5. Practical Annotation Examples
Annotation is concretized as token-span selection followed by relation arc drawing. For instance:
Report: “Moderate right pleural effusion with adjacent consolidation; no pneumothorax.”
- Entities:
- "Moderate" → Observation:Definitely Present
- "right" → Anatomy
- "pleural effusion" → Observation:Definitely Present
- "adjacent" → Observation:Definitely Present
- "consolidation" → Observation:Definitely Present
- "no pneumothorax" → Observation:Definitely Absent
Relations:
- modify("Moderate"→"pleural effusion")
- located_at("pleural effusion"→"right")
- modify("adjacent"→"consolidation")
- "no pneumothorax" stands as an isolated negative finding
Extended RadGraph2 schema additionally labels temporal and comparative changes, e.g.,
- "new" → CHAN-CON-AP
- "persists" → CHAN-NC
- "increased" → CHAN-CON-WOR, with modify edges to the changed entity (Jain et al., 2021, Khanna et al., 2023).
6. Applications and Extensions
RadGraph annotation underlies various downstream applications:
- Large-scale automatic labeling: Auto-annotation of hundreds of thousands of chest radiograph reports via trained RadGraph Benchmark or HGIE models facilitates secondary research in medical NLP and imaging (Jain et al., 2021, Khanna et al., 2023).
- Style-aware report generation: RadGraph graphs can be extracted from images by a vision-language encoder-decoder, then verbalized into free text by prompting LLMs, enabling disentanglement of report content from radiologist style (Yan et al., 2023).

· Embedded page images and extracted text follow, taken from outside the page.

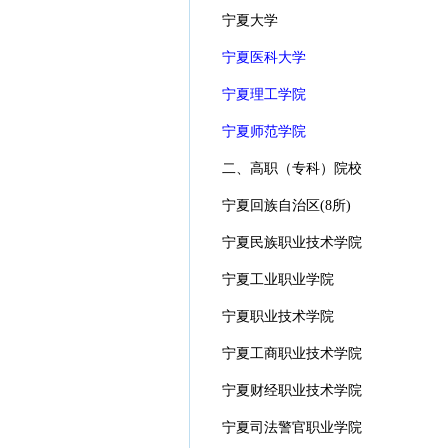
宁夏大学
宁夏医科大学
宁夏理工学院
宁夏师范学院
二、高职（专科）院校
宁夏回族自治区(8所)
宁夏民族职业技术学院
宁夏工业职业学院
宁夏职业技术学院
宁夏工商职业技术学院
宁夏财经职业技术学院
宁夏司法警官职业学院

- Progression tracking and device monitoring: RadGraph2 enables automated detection and linkage of disease or device evolution across serial studies, via a hierarchical change taxonomy (Khanna et al., 2023).
- Evaluation metrics: Graph F1 scores (node and edge matching) serve as objective measures of model content fidelity in both extraction and generation settings, with human annotation agreement (Cohen’s κ > 0.80) validating reproducibility (Jain et al., 2021, Yan et al., 2023).

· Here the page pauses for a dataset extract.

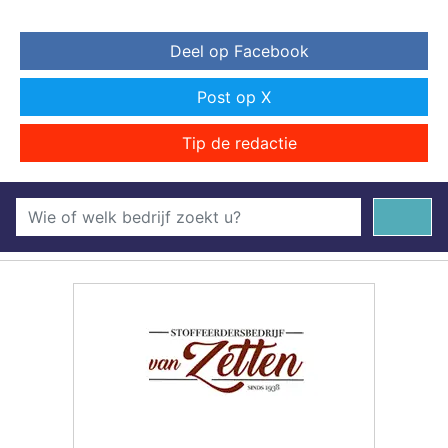
Deel op Facebook
Post op X
Tip de redactie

7. Significance and Future Directions
RadGraph annotation provides a clinically precise, machine-actionable representation of radiological findings, supporting reproducible research standards and interoperability. Its iterative, radiologist-in-the-loop protocol, strict consensus metrics, and extensible schema allow adaptation to new modalities (e.g., CT, MRI), multi-institutional data, and integration with vision-language learning frameworks.
The introduction of hierarchical schemas in RadGraph2 and the coupling with LLMs for style-aware text generation represent substantive advances. Ongoing challenges include maintaining high inter-annotator agreement for subtle relation types, adapting schemas to additional imaging contexts, and optimizing for both extraction fidelity and generation fluency (Khanna et al., 2023, Yan et al., 2023).